Tal exercício de poder sancionatório pressupõe sempre que as decisões condenatórias tomadas visem exclusivamente prosseguir o interesse público de manutenção de um ambiente sadio e nunca a mera obtenção de receitas próprias.
Em suma, a alínea b) do artigo 37º do Decreto-Lei n.º 78/2004 não padece de inconstitucionalidade por violação dos princípios da imparcialidade e da justiça (artigo 266º, n.º 2, da CRP), na medida em que o benefício de uma parcela do produto das coimas pela entidade administrativa que tomou a decisão condenatória não implica, por si só, que aquela deixe de observar os deveres de imparcialidade e de justiça que lhe incumbem por força da Constituição e da lei, tanto mais que a decisão final caberá sempre, em última instância, como se disse atrás, ao poder judicial.

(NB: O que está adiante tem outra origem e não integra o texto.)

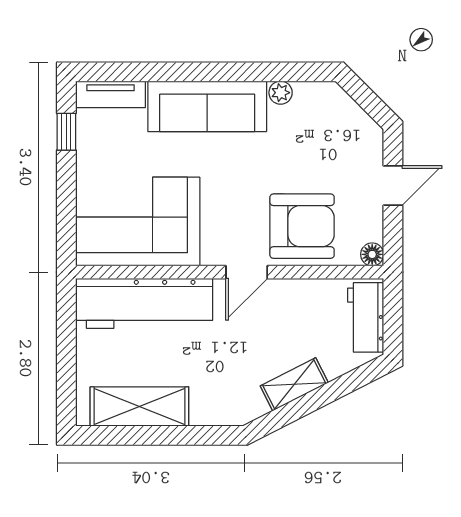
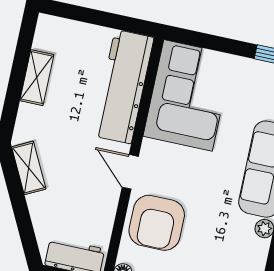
shelving: (294, 384) -> (29, 168), moved
shelving: (139, 407) -> (37, 78), width x0.67, depth x0.75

Quanto à alegada violação dos princípios da igualdade, da proporcionalidade e da boa fé – invocados em bloco, por referência ao n.º 2 do artigo 266º da CRP – não se vislumbra de que modo é que aqueles princípios possam constituir parâmetro de validade da norma extraída da alínea b) do artigo 37º do Decreto-Lei n.º 78/2004. Por um lado, não se compreende de que modo poderia considerar-se violado o princípio da igualdade, na medida em que todas as coimas pagas a título de sanção contra-ordenacional previstas naquele diploma legal são objecto de entrega parcial à Inspecção-Geral do Ambiente. Por outro lado, não se detecta qualquer desproporção na opção legislativa atribuir 30% do produto das coimas à entidade que aplica a coima. Por último, a invocação do princípio da boa fé apresenta-se como completamente desprovido de sentido.
III – Decisão
Pelos fundamentos expostos, decide-se negar provimento ao recurso interposto.
Custas devidas pela recorrente, fixando-se a taxa de justiça em 25 UC´s, nos termos do n.º 1 do artigo 6º do Decreto-Lei n.º 303/98, de 07 de Outubro.
Lisboa, 7 de Junho de 2011. – Ana Maria Guerra Martins – Vítor Gomes – Carlos Fernandes Cadilha – Maria Lúcia Amaral – Gil Galvão.